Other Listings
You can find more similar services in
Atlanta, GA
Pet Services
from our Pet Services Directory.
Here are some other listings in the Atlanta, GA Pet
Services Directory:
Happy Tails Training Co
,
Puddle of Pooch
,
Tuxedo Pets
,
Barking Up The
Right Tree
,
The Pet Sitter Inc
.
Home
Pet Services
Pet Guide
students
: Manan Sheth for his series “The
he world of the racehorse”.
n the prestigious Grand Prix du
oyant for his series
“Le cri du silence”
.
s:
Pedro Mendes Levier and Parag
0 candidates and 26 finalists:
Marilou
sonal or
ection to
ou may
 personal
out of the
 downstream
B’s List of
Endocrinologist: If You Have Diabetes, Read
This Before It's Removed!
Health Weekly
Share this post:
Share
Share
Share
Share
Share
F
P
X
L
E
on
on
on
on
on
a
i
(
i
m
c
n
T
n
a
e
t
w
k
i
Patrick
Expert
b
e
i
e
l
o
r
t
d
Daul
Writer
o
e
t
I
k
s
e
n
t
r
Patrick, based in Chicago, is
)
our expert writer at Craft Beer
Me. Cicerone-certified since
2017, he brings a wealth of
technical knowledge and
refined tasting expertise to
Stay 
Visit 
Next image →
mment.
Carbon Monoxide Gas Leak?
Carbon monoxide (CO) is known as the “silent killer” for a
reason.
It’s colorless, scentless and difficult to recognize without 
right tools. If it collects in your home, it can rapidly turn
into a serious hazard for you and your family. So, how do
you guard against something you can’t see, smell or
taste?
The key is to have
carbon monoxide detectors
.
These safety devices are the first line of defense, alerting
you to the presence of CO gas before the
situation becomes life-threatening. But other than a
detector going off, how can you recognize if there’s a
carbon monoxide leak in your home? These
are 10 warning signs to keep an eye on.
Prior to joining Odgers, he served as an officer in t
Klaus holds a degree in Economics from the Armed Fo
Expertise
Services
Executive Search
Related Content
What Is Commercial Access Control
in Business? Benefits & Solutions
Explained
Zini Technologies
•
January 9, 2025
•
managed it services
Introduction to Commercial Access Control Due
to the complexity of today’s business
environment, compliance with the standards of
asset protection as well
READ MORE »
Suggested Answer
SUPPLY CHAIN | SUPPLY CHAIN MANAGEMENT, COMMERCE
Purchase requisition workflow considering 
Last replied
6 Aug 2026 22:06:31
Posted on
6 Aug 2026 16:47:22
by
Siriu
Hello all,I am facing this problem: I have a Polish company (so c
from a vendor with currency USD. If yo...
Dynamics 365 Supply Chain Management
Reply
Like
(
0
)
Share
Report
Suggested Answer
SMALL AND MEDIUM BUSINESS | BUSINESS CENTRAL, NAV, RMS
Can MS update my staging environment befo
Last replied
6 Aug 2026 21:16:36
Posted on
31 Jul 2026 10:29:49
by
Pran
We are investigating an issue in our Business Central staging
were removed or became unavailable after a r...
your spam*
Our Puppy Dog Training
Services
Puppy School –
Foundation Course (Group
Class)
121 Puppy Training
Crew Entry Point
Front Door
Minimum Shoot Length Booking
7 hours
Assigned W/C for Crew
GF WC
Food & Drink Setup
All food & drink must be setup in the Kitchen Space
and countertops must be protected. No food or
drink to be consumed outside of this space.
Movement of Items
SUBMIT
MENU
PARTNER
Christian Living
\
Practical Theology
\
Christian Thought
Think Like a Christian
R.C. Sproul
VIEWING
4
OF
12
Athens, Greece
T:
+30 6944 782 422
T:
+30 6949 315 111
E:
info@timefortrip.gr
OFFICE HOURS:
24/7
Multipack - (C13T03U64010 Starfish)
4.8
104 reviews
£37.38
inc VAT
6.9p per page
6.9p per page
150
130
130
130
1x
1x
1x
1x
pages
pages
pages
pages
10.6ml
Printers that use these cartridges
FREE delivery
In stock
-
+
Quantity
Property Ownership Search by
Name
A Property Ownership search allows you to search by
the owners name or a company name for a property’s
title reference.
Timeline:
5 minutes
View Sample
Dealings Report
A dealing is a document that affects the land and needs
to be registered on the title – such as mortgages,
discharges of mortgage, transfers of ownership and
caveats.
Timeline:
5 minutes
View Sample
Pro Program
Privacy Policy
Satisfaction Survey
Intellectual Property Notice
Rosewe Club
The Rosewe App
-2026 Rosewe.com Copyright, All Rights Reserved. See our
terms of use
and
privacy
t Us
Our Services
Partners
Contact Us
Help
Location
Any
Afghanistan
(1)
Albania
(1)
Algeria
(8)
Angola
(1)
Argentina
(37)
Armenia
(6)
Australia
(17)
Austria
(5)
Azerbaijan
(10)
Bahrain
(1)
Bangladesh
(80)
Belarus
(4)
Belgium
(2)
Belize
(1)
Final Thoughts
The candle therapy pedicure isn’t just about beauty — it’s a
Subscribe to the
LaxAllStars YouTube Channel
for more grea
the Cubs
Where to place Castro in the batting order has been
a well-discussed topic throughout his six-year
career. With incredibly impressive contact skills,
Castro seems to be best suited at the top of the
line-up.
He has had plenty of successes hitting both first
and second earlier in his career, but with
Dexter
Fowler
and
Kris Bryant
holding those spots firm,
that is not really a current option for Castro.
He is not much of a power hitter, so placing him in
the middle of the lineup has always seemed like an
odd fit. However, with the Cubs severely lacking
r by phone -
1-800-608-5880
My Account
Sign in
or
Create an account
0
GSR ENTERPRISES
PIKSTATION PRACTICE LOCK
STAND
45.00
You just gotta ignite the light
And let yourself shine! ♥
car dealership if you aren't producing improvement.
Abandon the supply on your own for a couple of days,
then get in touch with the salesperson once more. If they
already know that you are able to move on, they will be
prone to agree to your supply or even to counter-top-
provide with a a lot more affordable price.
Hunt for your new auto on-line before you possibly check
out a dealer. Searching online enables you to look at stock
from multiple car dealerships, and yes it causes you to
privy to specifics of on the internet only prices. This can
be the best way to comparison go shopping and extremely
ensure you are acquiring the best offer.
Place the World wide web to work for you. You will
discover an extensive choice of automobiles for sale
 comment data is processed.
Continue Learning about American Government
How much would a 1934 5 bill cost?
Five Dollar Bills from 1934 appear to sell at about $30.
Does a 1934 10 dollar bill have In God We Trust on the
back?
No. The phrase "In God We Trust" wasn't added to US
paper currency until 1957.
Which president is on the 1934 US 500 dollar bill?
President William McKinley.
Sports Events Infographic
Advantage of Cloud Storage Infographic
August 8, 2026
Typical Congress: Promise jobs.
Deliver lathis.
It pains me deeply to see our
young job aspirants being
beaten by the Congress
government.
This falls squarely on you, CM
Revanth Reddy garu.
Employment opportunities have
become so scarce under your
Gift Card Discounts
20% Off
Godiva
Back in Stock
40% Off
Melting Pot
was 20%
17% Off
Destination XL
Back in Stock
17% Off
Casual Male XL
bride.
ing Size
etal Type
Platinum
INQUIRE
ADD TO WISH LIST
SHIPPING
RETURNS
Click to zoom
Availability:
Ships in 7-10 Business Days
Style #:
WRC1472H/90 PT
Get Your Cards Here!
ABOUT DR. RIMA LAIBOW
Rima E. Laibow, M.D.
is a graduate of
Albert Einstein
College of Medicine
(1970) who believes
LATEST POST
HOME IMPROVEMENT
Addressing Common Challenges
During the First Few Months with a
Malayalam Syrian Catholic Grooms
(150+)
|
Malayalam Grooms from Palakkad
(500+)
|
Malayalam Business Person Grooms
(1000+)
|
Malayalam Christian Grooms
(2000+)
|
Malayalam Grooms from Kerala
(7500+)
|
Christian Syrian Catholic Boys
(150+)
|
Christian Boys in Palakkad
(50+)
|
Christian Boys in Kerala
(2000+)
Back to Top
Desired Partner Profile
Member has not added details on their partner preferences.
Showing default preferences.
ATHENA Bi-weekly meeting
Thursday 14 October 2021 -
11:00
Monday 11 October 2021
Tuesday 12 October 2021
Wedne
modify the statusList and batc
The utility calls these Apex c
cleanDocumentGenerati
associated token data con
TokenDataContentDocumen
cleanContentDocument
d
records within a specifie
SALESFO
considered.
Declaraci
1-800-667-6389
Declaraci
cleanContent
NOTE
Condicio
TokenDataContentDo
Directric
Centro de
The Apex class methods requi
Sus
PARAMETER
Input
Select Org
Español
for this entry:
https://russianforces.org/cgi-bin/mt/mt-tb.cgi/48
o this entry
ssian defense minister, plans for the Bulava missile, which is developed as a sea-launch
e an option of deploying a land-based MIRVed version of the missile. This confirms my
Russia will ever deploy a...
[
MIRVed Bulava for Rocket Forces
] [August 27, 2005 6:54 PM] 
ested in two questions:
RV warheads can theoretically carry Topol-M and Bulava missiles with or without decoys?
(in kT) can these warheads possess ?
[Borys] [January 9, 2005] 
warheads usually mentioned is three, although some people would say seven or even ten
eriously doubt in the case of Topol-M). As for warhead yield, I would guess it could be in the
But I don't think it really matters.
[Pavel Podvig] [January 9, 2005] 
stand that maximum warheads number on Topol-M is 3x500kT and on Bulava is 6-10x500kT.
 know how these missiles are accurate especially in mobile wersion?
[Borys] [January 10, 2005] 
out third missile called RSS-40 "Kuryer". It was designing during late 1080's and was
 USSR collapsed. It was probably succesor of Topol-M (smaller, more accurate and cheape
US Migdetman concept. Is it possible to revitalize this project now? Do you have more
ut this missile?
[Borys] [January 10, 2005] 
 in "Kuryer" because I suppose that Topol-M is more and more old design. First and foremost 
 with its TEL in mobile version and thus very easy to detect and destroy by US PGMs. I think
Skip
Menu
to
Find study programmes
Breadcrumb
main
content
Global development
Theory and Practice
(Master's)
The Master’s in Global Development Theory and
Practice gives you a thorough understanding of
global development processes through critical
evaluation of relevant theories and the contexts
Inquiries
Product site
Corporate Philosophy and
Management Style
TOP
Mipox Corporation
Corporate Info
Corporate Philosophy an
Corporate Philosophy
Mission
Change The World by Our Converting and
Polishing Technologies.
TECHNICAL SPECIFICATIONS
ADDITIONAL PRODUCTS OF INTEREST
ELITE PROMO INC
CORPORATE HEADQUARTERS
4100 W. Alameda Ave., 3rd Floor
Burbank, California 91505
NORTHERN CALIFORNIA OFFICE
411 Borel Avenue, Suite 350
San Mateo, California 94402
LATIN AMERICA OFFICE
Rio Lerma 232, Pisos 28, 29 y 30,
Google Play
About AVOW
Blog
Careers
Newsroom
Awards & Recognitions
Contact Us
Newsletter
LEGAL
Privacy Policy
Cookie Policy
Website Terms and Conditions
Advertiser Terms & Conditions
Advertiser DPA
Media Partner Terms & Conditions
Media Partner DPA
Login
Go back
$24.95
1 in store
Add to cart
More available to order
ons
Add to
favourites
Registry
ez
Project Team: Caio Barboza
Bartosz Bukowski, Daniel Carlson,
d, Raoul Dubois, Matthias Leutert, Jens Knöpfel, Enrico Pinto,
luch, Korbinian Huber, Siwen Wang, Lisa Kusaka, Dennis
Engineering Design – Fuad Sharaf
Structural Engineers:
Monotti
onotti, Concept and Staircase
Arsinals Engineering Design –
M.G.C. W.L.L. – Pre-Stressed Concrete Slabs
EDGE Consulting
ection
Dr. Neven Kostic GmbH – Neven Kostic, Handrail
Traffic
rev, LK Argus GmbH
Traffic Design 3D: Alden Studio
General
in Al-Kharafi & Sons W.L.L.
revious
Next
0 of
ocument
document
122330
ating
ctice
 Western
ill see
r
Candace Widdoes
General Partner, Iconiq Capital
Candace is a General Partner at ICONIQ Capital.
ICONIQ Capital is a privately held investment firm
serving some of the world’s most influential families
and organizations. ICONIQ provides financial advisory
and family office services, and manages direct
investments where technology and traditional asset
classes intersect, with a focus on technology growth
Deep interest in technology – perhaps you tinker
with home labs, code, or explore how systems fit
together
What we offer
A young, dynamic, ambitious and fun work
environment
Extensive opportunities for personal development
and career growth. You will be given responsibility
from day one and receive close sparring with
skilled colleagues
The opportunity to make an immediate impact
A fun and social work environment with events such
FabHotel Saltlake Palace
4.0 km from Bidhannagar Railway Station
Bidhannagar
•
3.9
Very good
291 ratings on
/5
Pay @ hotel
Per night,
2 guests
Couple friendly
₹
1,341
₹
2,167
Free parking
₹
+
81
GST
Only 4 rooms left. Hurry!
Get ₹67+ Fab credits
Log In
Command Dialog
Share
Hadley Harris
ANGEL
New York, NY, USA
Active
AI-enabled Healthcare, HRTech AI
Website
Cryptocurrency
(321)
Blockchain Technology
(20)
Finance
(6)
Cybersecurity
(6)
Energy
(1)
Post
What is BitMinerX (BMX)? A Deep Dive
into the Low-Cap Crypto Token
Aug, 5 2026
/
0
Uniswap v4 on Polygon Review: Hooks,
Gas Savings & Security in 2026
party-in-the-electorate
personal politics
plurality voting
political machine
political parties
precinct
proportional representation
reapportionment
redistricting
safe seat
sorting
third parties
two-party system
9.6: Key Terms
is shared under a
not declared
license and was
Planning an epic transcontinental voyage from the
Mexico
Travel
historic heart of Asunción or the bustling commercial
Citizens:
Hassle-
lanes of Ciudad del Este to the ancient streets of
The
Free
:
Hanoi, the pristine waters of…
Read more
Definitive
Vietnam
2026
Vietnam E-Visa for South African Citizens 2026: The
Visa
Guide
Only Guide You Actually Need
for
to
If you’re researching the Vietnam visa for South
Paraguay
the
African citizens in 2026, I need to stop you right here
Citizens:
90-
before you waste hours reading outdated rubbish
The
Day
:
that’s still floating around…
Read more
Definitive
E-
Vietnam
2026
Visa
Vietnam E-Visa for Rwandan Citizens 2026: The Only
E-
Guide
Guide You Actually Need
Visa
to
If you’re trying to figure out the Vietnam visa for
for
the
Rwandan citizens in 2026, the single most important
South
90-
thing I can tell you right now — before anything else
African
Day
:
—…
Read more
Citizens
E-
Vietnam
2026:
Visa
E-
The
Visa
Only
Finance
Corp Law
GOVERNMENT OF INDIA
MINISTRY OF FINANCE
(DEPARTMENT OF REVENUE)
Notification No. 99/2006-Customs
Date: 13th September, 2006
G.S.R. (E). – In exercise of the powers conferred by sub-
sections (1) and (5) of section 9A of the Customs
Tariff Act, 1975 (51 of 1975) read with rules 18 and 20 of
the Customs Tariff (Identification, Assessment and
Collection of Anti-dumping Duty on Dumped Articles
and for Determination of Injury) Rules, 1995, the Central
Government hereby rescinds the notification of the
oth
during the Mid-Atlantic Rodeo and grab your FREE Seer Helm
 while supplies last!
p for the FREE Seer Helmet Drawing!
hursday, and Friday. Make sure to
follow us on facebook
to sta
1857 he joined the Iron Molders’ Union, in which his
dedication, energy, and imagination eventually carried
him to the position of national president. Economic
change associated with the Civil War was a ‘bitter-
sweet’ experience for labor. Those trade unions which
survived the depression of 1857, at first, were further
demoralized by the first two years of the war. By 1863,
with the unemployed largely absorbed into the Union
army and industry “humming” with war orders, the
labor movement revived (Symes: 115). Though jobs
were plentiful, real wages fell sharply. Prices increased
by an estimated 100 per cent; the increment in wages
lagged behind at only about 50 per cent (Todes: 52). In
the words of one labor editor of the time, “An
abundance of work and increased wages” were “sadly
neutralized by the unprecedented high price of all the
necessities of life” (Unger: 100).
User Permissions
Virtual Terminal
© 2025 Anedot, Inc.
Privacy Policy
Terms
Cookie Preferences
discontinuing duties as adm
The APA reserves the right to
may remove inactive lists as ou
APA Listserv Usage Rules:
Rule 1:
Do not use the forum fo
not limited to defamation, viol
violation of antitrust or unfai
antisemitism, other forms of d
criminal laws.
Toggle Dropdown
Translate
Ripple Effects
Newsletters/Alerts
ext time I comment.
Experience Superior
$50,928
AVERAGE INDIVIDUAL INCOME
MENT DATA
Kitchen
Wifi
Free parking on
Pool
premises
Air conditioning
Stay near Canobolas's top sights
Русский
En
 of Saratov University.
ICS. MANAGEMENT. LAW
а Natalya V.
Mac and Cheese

────────────────────

About this task: Format the data from its first line through the line that contains "B’s List of" as a numbered list, leaving out any blank lines.

Output:
1. Other Listings
2. You can find more similar services in
3. Atlanta, GA
4. Pet Services
5. from our Pet Services Directory.
6. Here are some other listings in the Atlanta, GA Pet
7. Services Directory:
8. Happy Tails Training Co
9. ,
10. Puddle of Pooch
11. ,
12. Tuxedo Pets
13. ,
14. Barking Up The
15. Right Tree
16. ,
17. The Pet Sitter Inc
18. .
19. Home
20. Pet Services
21. Pet Guide
22. students
23. : Manan Sheth for his series “The
24. he world of the racehorse”.
25. n the prestigious Grand Prix du
26. oyant for his series
27. “Le cri du silence”
28. .
29. s:
30. Pedro Mendes Levier and Parag
31. 0 candidates and 26 finalists:
32. Marilou
33. sonal or
34. ection to
35. ou may
36.  personal
37. out of the
38.  downstream
39. B’s List of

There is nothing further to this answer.